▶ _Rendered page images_
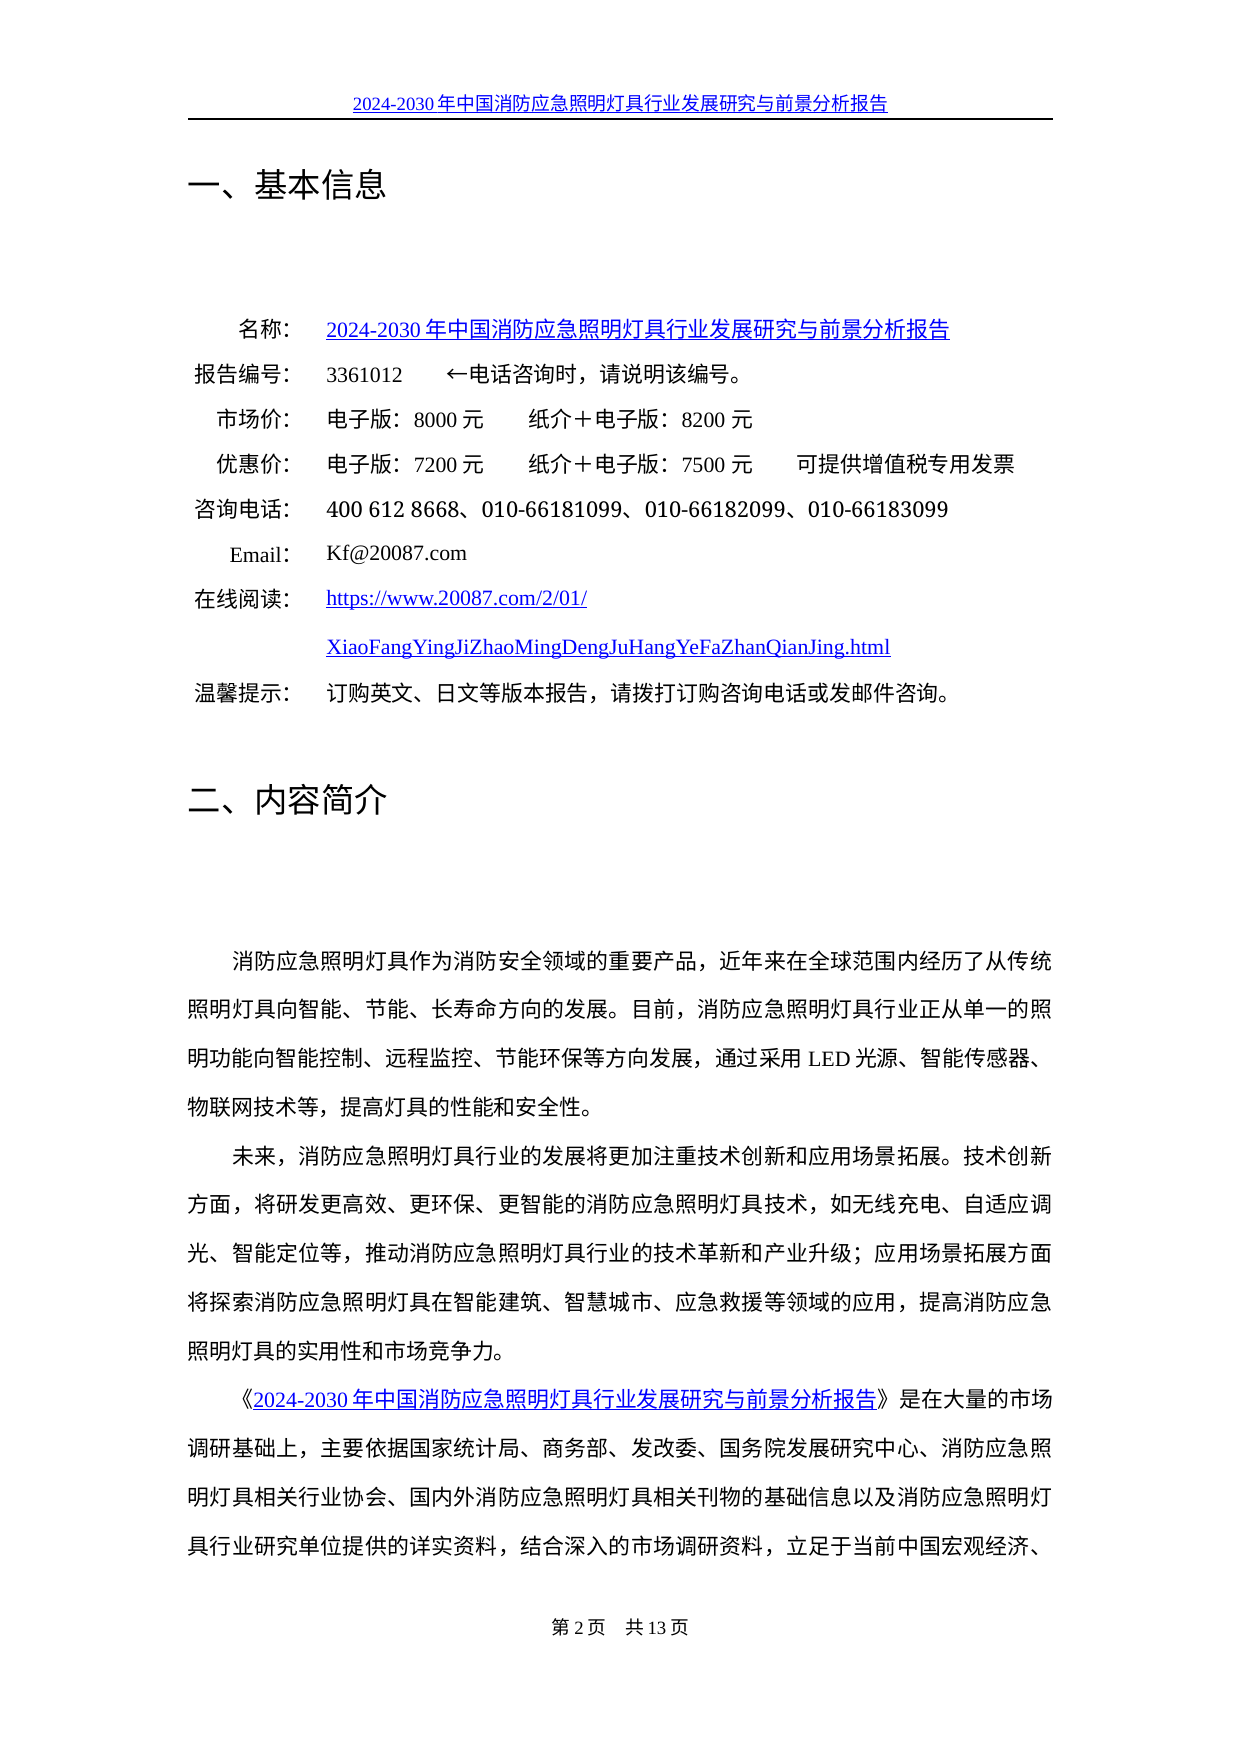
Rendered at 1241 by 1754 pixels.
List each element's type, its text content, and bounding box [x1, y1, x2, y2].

table_cell 报告编号： [167, 357, 315, 402]
title 二、内容简介 [187, 766, 1053, 831]
table_cell 电子版：7200 元 纸介＋电子版：7500 元 可提供增值税专用发票 [315, 447, 1073, 492]
table_cell 3361012 ←电话咨询时，请说明该编号。 [315, 357, 1073, 402]
table_cell Kf@20087.com [315, 537, 1073, 582]
table_cell 400 612 8668、010-66181099、010-66182099、010-66183099 [315, 492, 1073, 537]
table_cell 温馨提示： [167, 675, 315, 720]
table_cell Email： [167, 537, 315, 582]
table_cell 咨询电话： [167, 492, 315, 537]
table_cell 电子版：8000 元 纸介＋电子版：8200 元 [315, 402, 1073, 447]
title 一、基本信息 [187, 150, 1053, 215]
table_header 2024-2030年中国消防应急照明灯具行业发展研究与前景分析报告 [315, 312, 1073, 357]
table_cell 订购英文、日文等版本报告，请拨打订购咨询电话或发邮件咨询。 [315, 675, 1073, 720]
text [187, 943, 1053, 1561]
table_cell 市场价： [167, 402, 315, 447]
table_cell 在线阅读： [167, 582, 315, 675]
table_cell 优惠价： [167, 447, 315, 492]
table_header 名称： [167, 312, 315, 357]
table_cell [315, 582, 1073, 675]
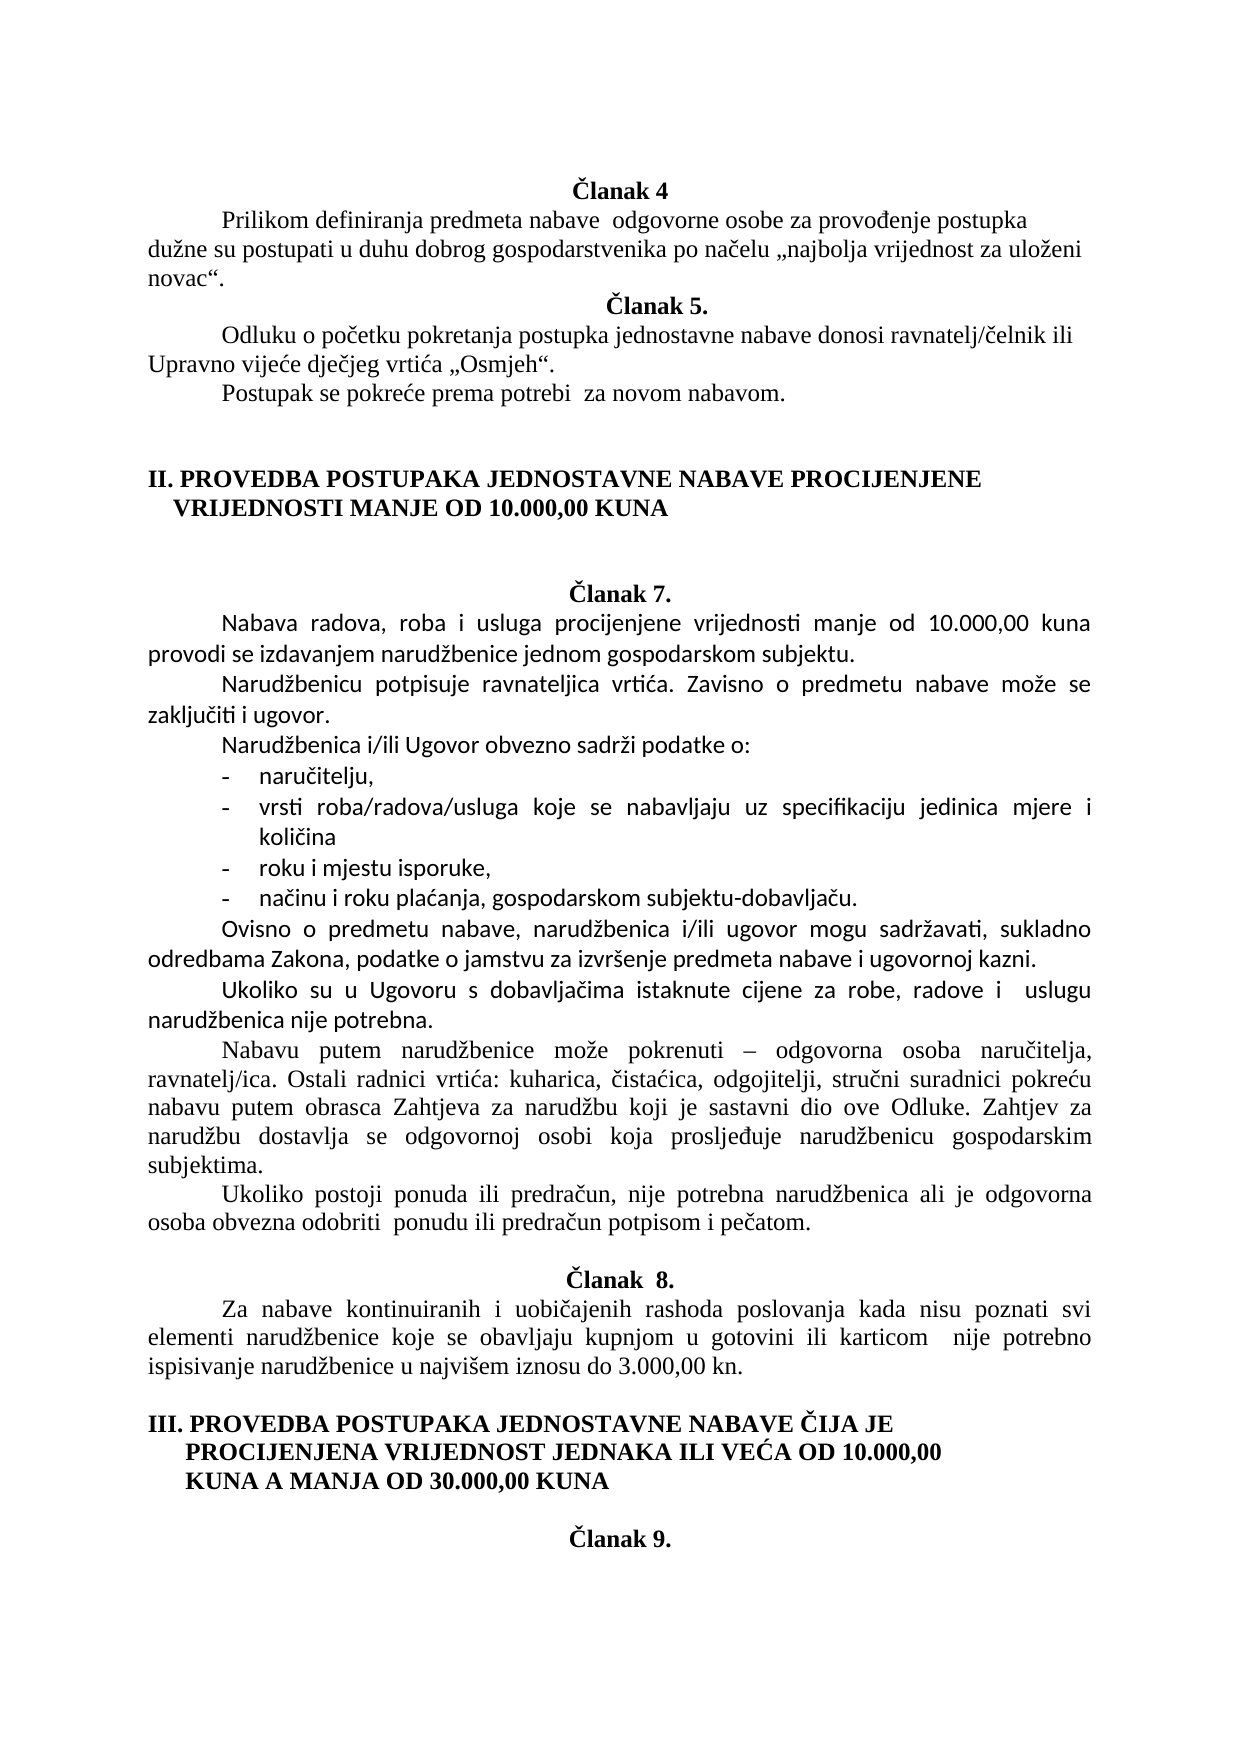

▶ _Task objective_
What is needed is an exact copy of all the data, with no images in it.

▶ _Answer for this exercise_
Rendered at 1241 by 1754 pixels.
List each element's type, its text content, and bounding box [x1, y1, x2, y2].

table_cell 报告编号： [167, 357, 315, 402]
title 二、内容简介 [187, 766, 1053, 831]
table_cell 电子版：7200 元 纸介＋电子版：7500 元 可提供增值税专用发票 [315, 447, 1073, 492]
table_cell 3361012 ←电话咨询时，请说明该编号。 [315, 357, 1073, 402]
table_cell Kf@20087.com [315, 537, 1073, 582]
table_cell 400 612 8668、010-66181099、010-66182099、010-66183099 [315, 492, 1073, 537]
table_cell 温馨提示： [167, 675, 315, 720]
table_cell Email： [167, 537, 315, 582]
table_cell 咨询电话： [167, 492, 315, 537]
table_cell 电子版：8000 元 纸介＋电子版：8200 元 [315, 402, 1073, 447]
title 一、基本信息 [187, 150, 1053, 215]
table_header 2024-2030年中国消防应急照明灯具行业发展研究与前景分析报告 [315, 312, 1073, 357]
table_cell 订购英文、日文等版本报告，请拨打订购咨询电话或发邮件咨询。 [315, 675, 1073, 720]
text [187, 943, 1053, 1561]
table_cell 市场价： [167, 402, 315, 447]
table_cell 在线阅读： [167, 582, 315, 675]
table_cell 优惠价： [167, 447, 315, 492]
table_header 名称： [167, 312, 315, 357]
table_cell [315, 582, 1073, 675]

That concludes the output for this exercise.